__Entries provided__.
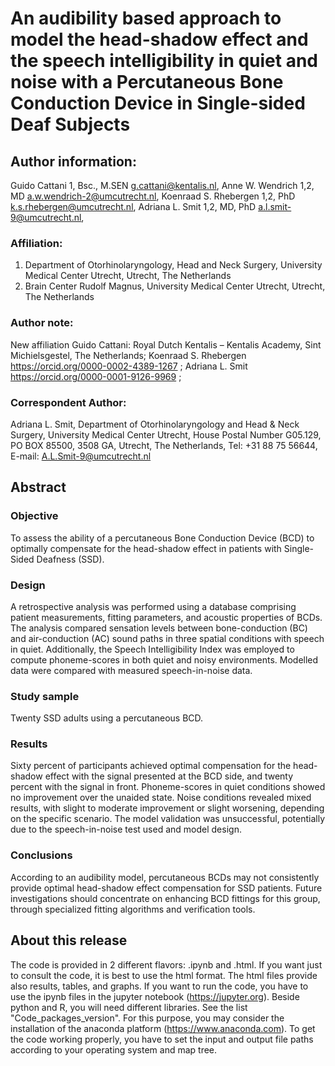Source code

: # An audibility based approach to model the head-shadow effect and the speech intelligibility in quiet and noise with a Percutaneous Bone Conduction Device in Single-sided Deaf Subjects  


## Author information:
Guido Cattani 1, Bsc., M.SEN			g.cattani@kentalis.nl, 
Anne W. Wendrich 1,2, MD			    a.w.wendrich-2@umcutrecht.nl, 
Koenraad S. Rhebergen 1,2, PhD			k.s.rhebergen@umcutrecht.nl, 
Adriana L. Smit 1,2,  MD, PhD			a.l.smit-9@umcutrecht.nl, 

### Affiliation:
1. Department of Otorhinolaryngology, Head and Neck Surgery, University Medical Center Utrecht, Utrecht, The Netherlands
2. Brain Center Rudolf Magnus, University Medical Center Utrecht, Utrecht, The Netherlands 

### Author note:
New affiliation Guido Cattani: Royal Dutch Kentalis – Kentalis Academy, Sint Michielsgestel, The Netherlands; 
Koenraad S. Rhebergen 			    https://orcid.org/0000-0002-4389-1267 ; 
Adriana L. Smit 					https://orcid.org/0000-0001-9126-9969  ;

### Correspondent Author: 
Adriana L. Smit,
Department of Otorhinolaryngology and Head & Neck Surgery,
University Medical Center Utrecht,
House Postal Number G05.129,
PO BOX 85500, 3508 GA,
Utrecht, The Netherlands,
Tel: +31 88 75 56644,
E-mail: 	A.L.Smit-9@umcutrecht.nl


## Abstract
### Objective 
To assess the ability of a percutaneous Bone Conduction Device (BCD) to optimally compensate for the head-shadow effect in patients with Single-Sided Deafness (SSD).
### Design
A retrospective analysis was performed using a database comprising patient measurements, fitting parameters, and acoustic properties of BCDs. The analysis compared sensation levels between bone-conduction (BC) and air-conduction (AC) sound paths in three spatial conditions with speech in quiet. Additionally, the Speech Intelligibility Index was employed to compute phoneme-scores in both quiet and noisy environments. Modelled data were compared with measured speech-in-noise data.
### Study sample 
Twenty SSD adults using a percutaneous BCD.
### Results 
Sixty percent of participants achieved optimal compensation for the head-shadow effect with the signal presented at the BCD side, and twenty percent with the signal in front. Phoneme-scores in quiet conditions showed no improvement over the unaided state. Noise conditions revealed mixed results, with slight to moderate improvement or slight worsening, depending on the specific scenario. The model validation was unsuccessful, potentially due to the speech-in-noise test used and model design. 
### Conclusions 
According to an audibility model, percutaneous BCDs may not consistently provide optimal head-shadow effect compensation for SSD patients. Future investigations should concentrate on enhancing BCD fittings for this group, through specialized fitting algorithms and verification tools.


## About this release 
The code is provided in 2 different flavors: .ipynb and .html. If you want just to consult the code, it is best to use the html format. The html files provide also results, tables, and graphs. If you want to run the code, you have to use the ipynb files in the jupyter notebook (https://jupyter.org). Beside python and R, you will need different libraries. See the list "Code_packages_version". For this purpose, you may consider the installation of the anaconda platform (https://www.anaconda.com). To get the code working properly, you have to set the input and output file paths according to your operating system and map tree.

__Task statement__.
Return a copy of each line in the entries that carries the string "Medical".

__Expected output__.
1. Department of Otorhinolaryngology, Head and Neck Surgery, University Medical Center Utrecht, Utrecht, The Netherlands
2. Brain Center Rudolf Magnus, University Medical Center Utrecht, Utrecht, The Netherlands 
University Medical Center Utrecht,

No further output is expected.